We have isolated Drosophila mutants with severe growth defects. One hypomorphic mutant showed delayed growth and small body size; in this mutant, both cell size and number are reduced. Molecular cloning of the responsible gene revealed the primary structure of the protein, which contains a domain highly conserved throughout eukaryotes. The structure is similar to a component of the yeast mitochondrial protein translocator. Expression of HA-tagged cDNA in flies demonstrated the protein’s mitochondrial localization, suggesting that the Drosophila protein is an ortholog of the yeast protein. Overexpression of this gene is toxic and induces apoptosis. Suppression of apoptosis by co-expression of baculoviral p35, a caspase inhibitor, resulted in the upregulation of proliferation. These observations suggest the involvement of this gene in the regulation of cell growth, proliferation and apoptosis, as well as protein translocation. By screening the enhancers of the hypomorphic mutant, we are trying to identify the signaling cascade mediating the mitochondrial signals that regulate these processes. The hypomorphic mutant also showed defects in sperm morphogenesis. Interestingly, the Drosophila genome contains two related genes that are specifically expressed in the testis. We are currently analyzing their differentiated functions during sperm morphogenesis.
We have identified a new phosphatase gene similar to yeast Nem1, and are analyzing its functions during development. It is increasingly clear that the gene is a negative regulator of the BMP/Dpp signaling pathway, which is involved in diverse developmental processes such as sperm and oocyte differentiation and wing pattern formation.
We are also working on the molecular mechanisms of the innate immunity mediated by the Toll family receptors, the functions of myosin phosphatase during development, and the transcriptional regulation of neurogenesis in Drosophila.
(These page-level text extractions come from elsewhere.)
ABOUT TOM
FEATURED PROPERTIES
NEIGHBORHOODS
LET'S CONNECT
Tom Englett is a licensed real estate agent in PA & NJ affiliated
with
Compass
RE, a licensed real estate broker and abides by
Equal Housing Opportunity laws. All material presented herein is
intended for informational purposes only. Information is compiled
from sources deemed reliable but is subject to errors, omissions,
We also investigate the endocrine mechanisms that regulate growth and development of insects, paying special attention to the roles of peptide hormones secreted by the central nervous system. The main themes of our research are the elucidation of 1) the roles of prothoracicotropic hormone (PTTH) and some other neuropeptides in the regulation of prothoracic gland activity, 2) the molecular and endocrine mechanisms underlying photoperiodic induction of pupal diapause and its termination, 3) the physiological functions of an insulin-like and an IGF-like peptide of insects.

References

  1. Mitonaka, T., Muramatsu, Y., Sugiyama, S., Mizuno, T. and Nishida, Y.: Dev. Biol. 309: 78-86 (2007)
  2. Sugiyama, S., Moritoh, S., Furukawa, Y., Mizuno, T., Lim, Y.-M., Tsuda, L. and Nishida, Y.: Genetics 176: 927-936 (2007)
  3. Yamasaki, Y. and Nishida, Y.: Develop. Growth Differ. 48: 411-418 (2006)
  4. Mizuno, T., Tsutsui, K. and Nishida, Y.: Development 129: 1215-1223 (2002)
  5. Yamanaka, N., Hua, Y. -J., Roller, L., Spalovska-Valachova, I., Mizoguchi, A., Kataoka, H., Tanaka, Y. (2010) Proc. Natl. Acad. Sci. USA 107: 2060-2065.
  6. Okamoto, N., Yamanaka, N., Yagi, Y., Nishida, Y., Kataoka, H., O’Connor, M. B., Mizoguchi, A. (2009) Dev. Cell 17: 885-891.
  7. Okamoto, N., Yamanaka, N., Satake, H., Saegusa, H., Kataoka, H., Mizoguchi, A. (2009) FEBS J. 276: 1221-1232.
  8. Yamanaka, N., Zitnan, D., Kim, Y. -J., Hua, Y. -J., Suzuki, Y., Suzuki, M., Suzuki, A., Satake, H., Mizoguchi, A., Asaoka, K., Tanaka, Y. and Kataoka, H. (2006) Proc. Natl. Acad. Sci. USA 103: 8622-8627.